Frequent blood testing performed in the intensive care unit readily detects patients with subarachnoid hemorrhage at risk for seizures, confusion, and other electrolyte imbalances from hyponatremia. Treatment includes administering appropriate intravenous fluids and medications. Bret Michaels is still anticipated to recover, despite the complication that would be closely monitored.
According to Bret Michael’s physician, hyponatremia is a "minor setback". Doctors remain “hopeful that Bret will gradually improve as the blood surrounding the brain dissolves and is reabsorbed into his system, which can be a very painful recovery and take several weeks to months."
Hyponatremia associated with SAH usually occurs several days after brain injury occurs in response to hormonal imbalances caused by stress from brain hemorrhage, and is sometimes worsened by anti-seizure medications.

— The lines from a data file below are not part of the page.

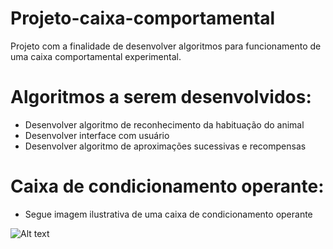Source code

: # Projeto-caixa-comportamental
Projeto com a finalidade de desenvolver algoritmos para funcionamento de uma caixa comportamental experimental. 

# Algoritmos a serem desenvolvidos:
- Desenvolver algoritmo de reconhecimento da habituação do animal
- Desenvolver interface com usuário
- Desenvolver algoritmo de aproximações sucessivas e recompensas

# Caixa de condicionamento operante:
- Segue imagem ilustrativa de uma caixa de condicionamento operante

![Alt text](https://i1.wp.com/psicoativo.com/wp-content/uploads/2016/08/caixa-de-skinner.jpg)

Treatment includes very close monitoring and judicious administration of appropriate fluids and medication to correct the imbalance. In some instances it is necessary to limit fluids to correct hyponatremia. A complication of fluid restriction is spasm of the cerebral arteries. Despite the underlying cause, correcting low sodium levels in patient with subarachnoid hemorrhage must be done slowly, meaning it may be several days before Bret Michaels is stabilized.
Hyponatremia can also cause neurological deficits, making monitoring of patients with subarachnoid hemorrhage especially challenging. The “minor setback” for Bret Michaels – hyponatremia – is common for patients suffering from subarachnoid hemorrhage. According to the journal Chest, low sodium occurs in one third of patients with SAH.